Schiff, asked if Rudolph W. Giuliani, Trump’s personal lawyer and a central figure in the impeachment storm, would also be called to testify, said it was too soon to say.

“I don’t want to commit myself to that at this point,” he said on NBC’s “Meet the Press.” “We certainly need to do a lot of work to find out what Giuliani has been doing in Ukraine.”

Giuliani, a private citizen who claims the State Department approved his back-channel dealings with Ukrainian officials on Trump’s behalf, said during a testy exchange on ABC’s “This Week” that he “wouldn’t cooperate” with Schiff.

He derided Schiff, who has served nearly two decades in the House, as an “illegitimate chairman” who “wants to hang the president.”

Stephen Miller, a senior White House aide who has mounted scorched-earth campaigns for Trump’s controversial immigration crackdown, branded the whistleblower’s complaint a “little Nancy Drew novel” that “drips with condemnation, condescension and contempt for the president.”

Appearing on “Fox News Sunday,” Miller called the whistleblower “a saboteur trying to undermine a democratically elected government,” and endorsed Trump’s menacing characterization of the whistleblower — made in a closed-door meeting in New York last week — as “close to a spy.”

The acting director of national intelligence, Joseph Maguire, told Schiff’s committee last week that the whistleblower, who is reportedly a CIA analyst who was assigned to the White House, had acted “in good faith” and had followed the law.

Republicans have generally stood behind Trump, but in an administration beset by near-constant turnover and turmoil, some former White House officials began to venture criticism.

Trump’s former homeland security advisor, Tom Bossert, told ABC’s “This Week” that “it is a bad day and a bad week for the president and for this country if he is asking for political dirt on an opponent.”

But Trump’s staunchest congressional supporters — including Sen. Lindsey Graham, (R-S.C.), who once called Biden “as good a man as God ever created” — sought to counter allegations against Trump by insisting it was the Democratic presidential candidate whose actions needed investigating.

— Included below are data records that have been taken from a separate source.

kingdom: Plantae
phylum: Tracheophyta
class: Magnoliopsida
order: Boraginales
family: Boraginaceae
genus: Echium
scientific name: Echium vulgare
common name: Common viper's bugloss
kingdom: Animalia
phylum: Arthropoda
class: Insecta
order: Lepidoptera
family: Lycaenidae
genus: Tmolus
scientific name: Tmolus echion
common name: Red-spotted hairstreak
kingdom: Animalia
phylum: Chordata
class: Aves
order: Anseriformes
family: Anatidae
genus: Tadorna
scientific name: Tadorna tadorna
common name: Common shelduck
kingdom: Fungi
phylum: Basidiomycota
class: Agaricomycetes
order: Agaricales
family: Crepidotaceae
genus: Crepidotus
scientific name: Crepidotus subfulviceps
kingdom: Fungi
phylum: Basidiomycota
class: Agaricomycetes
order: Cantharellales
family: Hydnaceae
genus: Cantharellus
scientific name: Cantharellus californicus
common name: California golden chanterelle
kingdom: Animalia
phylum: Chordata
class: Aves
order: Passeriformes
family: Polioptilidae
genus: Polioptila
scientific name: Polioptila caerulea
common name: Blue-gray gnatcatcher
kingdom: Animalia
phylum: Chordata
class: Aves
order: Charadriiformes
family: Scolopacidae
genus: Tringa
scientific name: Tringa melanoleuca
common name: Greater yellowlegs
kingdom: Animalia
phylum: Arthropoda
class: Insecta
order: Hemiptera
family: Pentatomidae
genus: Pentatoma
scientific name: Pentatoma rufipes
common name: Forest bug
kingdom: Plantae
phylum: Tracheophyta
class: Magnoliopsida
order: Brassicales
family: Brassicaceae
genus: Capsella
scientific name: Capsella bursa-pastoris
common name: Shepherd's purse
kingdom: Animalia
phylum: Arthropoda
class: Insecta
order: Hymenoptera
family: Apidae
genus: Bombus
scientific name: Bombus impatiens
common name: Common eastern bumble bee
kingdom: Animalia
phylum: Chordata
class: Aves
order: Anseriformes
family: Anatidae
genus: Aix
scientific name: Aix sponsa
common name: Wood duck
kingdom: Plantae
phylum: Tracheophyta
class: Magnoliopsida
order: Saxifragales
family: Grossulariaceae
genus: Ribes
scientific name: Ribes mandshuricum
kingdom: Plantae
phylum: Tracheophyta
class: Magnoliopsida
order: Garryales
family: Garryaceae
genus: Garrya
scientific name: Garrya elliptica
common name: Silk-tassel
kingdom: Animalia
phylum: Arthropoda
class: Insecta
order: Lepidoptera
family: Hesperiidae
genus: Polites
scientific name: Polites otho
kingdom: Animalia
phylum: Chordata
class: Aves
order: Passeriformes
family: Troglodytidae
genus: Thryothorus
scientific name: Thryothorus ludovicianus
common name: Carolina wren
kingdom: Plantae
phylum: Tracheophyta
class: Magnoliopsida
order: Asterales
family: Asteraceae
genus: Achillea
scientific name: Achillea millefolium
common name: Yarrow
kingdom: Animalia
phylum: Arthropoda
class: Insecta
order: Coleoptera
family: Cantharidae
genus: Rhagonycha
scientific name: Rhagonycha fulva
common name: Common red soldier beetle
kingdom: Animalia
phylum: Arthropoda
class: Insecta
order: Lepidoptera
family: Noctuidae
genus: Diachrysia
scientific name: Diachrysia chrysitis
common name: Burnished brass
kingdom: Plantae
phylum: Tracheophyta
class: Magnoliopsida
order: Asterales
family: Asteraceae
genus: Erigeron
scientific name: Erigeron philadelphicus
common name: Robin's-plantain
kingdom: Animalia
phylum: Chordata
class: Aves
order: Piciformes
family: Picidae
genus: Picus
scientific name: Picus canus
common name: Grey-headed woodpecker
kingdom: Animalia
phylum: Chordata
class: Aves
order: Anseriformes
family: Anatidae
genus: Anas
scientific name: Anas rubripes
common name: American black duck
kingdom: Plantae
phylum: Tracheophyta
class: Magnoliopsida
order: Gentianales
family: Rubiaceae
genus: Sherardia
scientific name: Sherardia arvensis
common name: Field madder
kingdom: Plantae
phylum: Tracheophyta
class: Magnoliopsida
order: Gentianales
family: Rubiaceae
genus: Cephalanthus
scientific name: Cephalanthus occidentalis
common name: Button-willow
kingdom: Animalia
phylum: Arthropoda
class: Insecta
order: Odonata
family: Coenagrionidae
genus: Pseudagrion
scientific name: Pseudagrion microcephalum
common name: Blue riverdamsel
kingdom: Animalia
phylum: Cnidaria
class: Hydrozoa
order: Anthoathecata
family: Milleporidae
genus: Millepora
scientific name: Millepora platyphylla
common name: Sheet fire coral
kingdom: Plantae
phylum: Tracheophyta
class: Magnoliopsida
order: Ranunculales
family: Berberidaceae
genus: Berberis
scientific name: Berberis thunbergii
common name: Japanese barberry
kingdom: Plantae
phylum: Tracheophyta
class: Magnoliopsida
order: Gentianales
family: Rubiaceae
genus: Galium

Giuliani and other Trump supporters have repeatedly claimed that in 2016, Biden, then vice president, acted improperly to help his son, Hunter, by pushing for the firing of Ukraine’s prosecutor general, the country’s senior law enforcement official.

The prosecutor, Viktor Shokin, was ousted at the request of not only the Obama administration but also the European Union and the International Monetary Fund, who were seeking to stem corruption in Ukraine and believed Shokin was obstructing that work.

Shokin had once looked into the oligarch who owned Burisma, the energy company that had given a lucrative job to Hunter Biden, but the younger Biden was not the target or accused of any wrongdoing. In any case, the probe was already dormant when Shokin was pushed out.

Graham said on “Face the Nation” Sunday that “I love Joe Biden” but added, “somebody ought to look at whether or not Joe Biden had the prosecutor fired, and in a proper way.” Graham also said the whistleblower’s complaint “smells to high heaven.”

Sen. Christopher S. Murphy (D-Conn.), who recently traveled to Ukraine, said attacks on the former vice president were groundless, noting that no evidence of any criminal conduct has emerged in either Ukraine or the U.S.

“All these insinuations around Joe Biden — there is zero evidence for the claims the president is making,” Murphy said, describing them as a deliberate attempt to distract attention from Trump’s own comments in his July phone call to Zelensky.

“The whistleblower complaint is absolutely credible, but frankly you don’t need it because you have a transcript of a conversation in which the president of the United States tried to convince a foreign leader to interfere in the 2020 election,” he said.

“And you have Rudy Giuliani on TV every morning and every night, openly admitting that as an agent of the president’s campaign, he has been coordinating with the State Department in order to try to perpetuate the president’s political agenda,” Murphy added. “This is not allowable in a democracy.”